# [What you should do]
Retype the stretch from the start of the entries below through the line containing "[上一章](https://", copying every line without change.

# [Records shown]
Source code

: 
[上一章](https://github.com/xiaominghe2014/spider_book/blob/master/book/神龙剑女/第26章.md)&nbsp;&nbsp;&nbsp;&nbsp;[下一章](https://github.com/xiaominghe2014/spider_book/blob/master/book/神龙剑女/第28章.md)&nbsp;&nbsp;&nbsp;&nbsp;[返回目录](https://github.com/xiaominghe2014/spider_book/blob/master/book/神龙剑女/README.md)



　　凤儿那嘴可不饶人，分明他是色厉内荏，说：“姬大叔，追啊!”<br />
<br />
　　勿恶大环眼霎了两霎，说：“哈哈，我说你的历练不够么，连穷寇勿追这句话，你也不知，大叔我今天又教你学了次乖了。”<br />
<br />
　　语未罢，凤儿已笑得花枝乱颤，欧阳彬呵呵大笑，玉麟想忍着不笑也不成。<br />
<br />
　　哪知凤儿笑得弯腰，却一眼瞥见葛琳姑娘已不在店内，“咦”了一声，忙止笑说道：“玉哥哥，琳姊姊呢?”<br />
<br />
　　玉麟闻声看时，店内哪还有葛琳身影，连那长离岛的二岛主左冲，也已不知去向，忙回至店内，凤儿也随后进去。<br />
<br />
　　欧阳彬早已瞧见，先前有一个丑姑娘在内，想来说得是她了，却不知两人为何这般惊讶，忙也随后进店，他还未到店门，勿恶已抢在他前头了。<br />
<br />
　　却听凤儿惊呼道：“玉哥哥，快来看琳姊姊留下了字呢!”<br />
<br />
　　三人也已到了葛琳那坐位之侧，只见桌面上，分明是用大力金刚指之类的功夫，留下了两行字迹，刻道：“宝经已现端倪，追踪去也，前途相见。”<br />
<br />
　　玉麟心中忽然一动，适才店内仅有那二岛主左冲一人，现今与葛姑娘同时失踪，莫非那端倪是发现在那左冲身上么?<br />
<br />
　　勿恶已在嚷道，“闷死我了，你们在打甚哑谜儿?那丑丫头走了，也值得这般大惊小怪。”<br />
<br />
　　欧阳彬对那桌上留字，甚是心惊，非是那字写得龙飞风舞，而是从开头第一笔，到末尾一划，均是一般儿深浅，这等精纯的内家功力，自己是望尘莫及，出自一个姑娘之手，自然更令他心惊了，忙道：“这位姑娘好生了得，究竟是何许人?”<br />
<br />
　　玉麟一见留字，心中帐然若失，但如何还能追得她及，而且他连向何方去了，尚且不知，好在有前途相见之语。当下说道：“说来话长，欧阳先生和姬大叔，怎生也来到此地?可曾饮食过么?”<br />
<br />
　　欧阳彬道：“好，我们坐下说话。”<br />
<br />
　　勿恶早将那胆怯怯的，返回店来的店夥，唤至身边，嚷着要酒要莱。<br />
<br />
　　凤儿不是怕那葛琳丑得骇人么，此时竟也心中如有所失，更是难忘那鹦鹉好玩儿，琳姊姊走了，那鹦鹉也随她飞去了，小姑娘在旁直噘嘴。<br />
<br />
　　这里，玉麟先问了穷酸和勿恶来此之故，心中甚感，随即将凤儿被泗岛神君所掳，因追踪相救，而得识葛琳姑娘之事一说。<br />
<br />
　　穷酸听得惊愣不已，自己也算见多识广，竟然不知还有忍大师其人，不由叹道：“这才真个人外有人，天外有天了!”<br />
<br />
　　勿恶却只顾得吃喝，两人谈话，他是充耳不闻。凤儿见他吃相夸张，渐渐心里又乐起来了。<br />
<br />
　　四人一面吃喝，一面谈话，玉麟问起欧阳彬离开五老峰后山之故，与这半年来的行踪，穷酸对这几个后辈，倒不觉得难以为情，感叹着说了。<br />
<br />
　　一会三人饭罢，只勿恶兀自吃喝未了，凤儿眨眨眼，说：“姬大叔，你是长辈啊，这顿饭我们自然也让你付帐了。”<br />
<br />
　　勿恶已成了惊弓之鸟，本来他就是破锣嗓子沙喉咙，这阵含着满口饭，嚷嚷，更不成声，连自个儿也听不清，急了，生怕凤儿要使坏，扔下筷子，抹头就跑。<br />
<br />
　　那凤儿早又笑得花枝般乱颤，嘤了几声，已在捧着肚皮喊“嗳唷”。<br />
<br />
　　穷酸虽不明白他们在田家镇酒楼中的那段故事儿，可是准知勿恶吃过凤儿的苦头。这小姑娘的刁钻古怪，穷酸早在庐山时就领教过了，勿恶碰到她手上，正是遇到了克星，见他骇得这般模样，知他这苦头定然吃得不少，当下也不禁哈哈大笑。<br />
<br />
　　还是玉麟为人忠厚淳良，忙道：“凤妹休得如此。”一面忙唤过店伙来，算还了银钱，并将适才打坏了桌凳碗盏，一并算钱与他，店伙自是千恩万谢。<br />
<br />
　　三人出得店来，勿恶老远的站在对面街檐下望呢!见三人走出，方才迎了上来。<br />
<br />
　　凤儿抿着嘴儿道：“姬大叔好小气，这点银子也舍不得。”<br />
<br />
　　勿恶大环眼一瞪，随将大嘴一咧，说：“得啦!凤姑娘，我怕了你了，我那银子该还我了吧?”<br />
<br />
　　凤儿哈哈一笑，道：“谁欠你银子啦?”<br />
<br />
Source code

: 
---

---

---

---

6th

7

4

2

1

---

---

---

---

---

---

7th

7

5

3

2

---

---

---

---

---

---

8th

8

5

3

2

# [Completed exercise]
Source code

: 
[上一章](https://github.com/xiaominghe2014/spider_book/blob/master/book/神龙剑女/第26章.md)&nbsp;&nbsp;&nbsp;&nbsp;[下一章](https://github.com/xiaominghe2014/spider_book/blob/master/book/神龙剑女/第28章.md)&nbsp;&nbsp;&nbsp;&nbsp;[返回目录](https://github.com/xiaominghe2014/spider_book/blob/master/book/神龙剑女/README.md)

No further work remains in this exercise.